> TASK DIRECTIONS
Transcribe all of the data exactly, leaving nothing out.

[Data excerpts]
== Segment start ==

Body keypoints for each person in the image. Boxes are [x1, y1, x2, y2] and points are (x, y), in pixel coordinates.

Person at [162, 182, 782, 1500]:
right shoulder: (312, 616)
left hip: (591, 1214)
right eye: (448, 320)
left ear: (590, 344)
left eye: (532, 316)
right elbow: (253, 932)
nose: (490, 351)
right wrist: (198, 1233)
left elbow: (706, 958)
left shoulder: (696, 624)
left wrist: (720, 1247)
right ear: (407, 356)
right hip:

== Segment end ==

> ANSWER
Body keypoints for each person in the image. Boxes are [x1, y1, x2, y2] and points are (x, y), in pixel coordinates.

Person at [162, 182, 782, 1500]:
right shoulder: (312, 616)
left hip: (591, 1214)
right eye: (448, 320)
left ear: (590, 344)
left eye: (532, 316)
right elbow: (253, 932)
nose: (490, 351)
right wrist: (198, 1233)
left elbow: (706, 958)
left shoulder: (696, 624)
left wrist: (720, 1247)
right ear: (407, 356)
right hip:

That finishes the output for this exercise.